Submitted to: Foodborne Pathogens and Disease
Publication Type: Peer Reviewed Journal
Publication Acceptance Date: 10/1/2008
Publication Date: 2/1/2009
Citation: Faith, N., Kathariou, S., Promadej, N., Neudeck, B.L., Zhang, Q., Luchansky, J.B., Czuprynski, C. 2009. The role of gtcA in the pathogenesis of gastrointestinal listeriosis in mice. Foodborne Pathogens and Disease. 6:39-48. Interpretive Summary: Among food borne pathogens, Listeria monocytogenes is of particular concern due to its ubiquity in the food supply, as well as the severity of listeriosis and the economic burden of product recalls due to contamination with listeriae. As for other bacteria, listeriae display certain sugars on their outer surface, some of which may contribute to the pathogenicity and/or persistence of this bacterium in foods or people. In this study we investigated whether genes contributing to the presence/absence of target sugar groups on the surface of L. monocytogenes play a role in gastrointestinal listeriosis. In comparison to the parental strain, a mutant deficient in a gene designated gtcA was recovered in lower numbers from the spleen, liver, and other internal organs/tissues of mice. Likewise, the gtcA mutant was less invasive in a human cell line. These data suggest that the gtcA gene is an important contributor to the virulence of L. monocytogenes.

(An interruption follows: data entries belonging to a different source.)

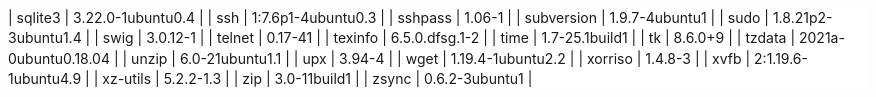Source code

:| sqlite3           | 3.22.0-1ubuntu0.4                 |
| ssh               | 1:7.6p1-4ubuntu0.3                |
| sshpass           | 1.06-1                            |
| subversion        | 1.9.7-4ubuntu1                    |
| sudo              | 1.8.21p2-3ubuntu1.4               |
| swig              | 3.0.12-1                          |
| telnet            | 0.17-41                           |
| texinfo           | 6.5.0.dfsg.1-2                    |
| time              | 1.7-25.1build1                    |
| tk                | 8.6.0+9                           |
| tzdata            | 2021a-0ubuntu0.18.04              |
| unzip             | 6.0-21ubuntu1.1                   |
| upx               | 3.94-4                            |
| wget              | 1.19.4-1ubuntu2.2                 |
| xorriso           | 1.4.8-3                           |
| xvfb              | 2:1.19.6-1ubuntu4.9               |
| xz-utils          | 5.2.2-1.3                         |
| zip               | 3.0-11build1                      |
| zsync             | 0.6.2-3ubuntu1                    |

Technical Abstract: Serotype 4b strains of Listeria monocytogenes have been responsible for most large outbreaks of listeriosis. In L. monocytogenes serotype 4b, gtcA and gltA have been implicated in serotype-specific glycosylation of the teichoic acid of the cell wall with galactose and glucose. In this study, we investigated the impact of mutations in gltA (resulting in absence of glucose on teichoic acid) and gtcA (resulting in absence of galactose, and markedly reduced glucose on teichoic acid) on virulence following intragastric infection of anesthetized A=J mice. The gltA mutant was not impaired in virulence in this model. In contrast, testing of gtcA mutants constructed in two different strains showed that the mutants were recovered in lower numbers than their respective parent strains from the spleen, liver, ceca, and gall bladders of intragastrically inoculated mice. Genetic complementation of the gtcA mutation partially restored gastrointestinal virulence. When mice were inoculated intravenously, the gtcA mutants were also recovered in lower numbers from the liver (for both mutant strains) and the spleen (for one mutant strain) than their respective parental strains. The mutants were also evaluated for invasion and intracellular multiplication in the Caco-2 human intestinal epithelial cell line. Inactivation of gltA did not affect invasion or intracellular growth of the bacteria. In contrast, gtcA mutants showed decreased invasion, but normal multiplication in Caco-2 cells. Overall, these data demonstrate a role for gtcA in the pathogenesis of gastrointestinal listeriosis in mice, and suggest that diminished ability of gtcA mutants to invade intestinal epithelial cells may be partly responsible for decreased gastrointestinal virulence.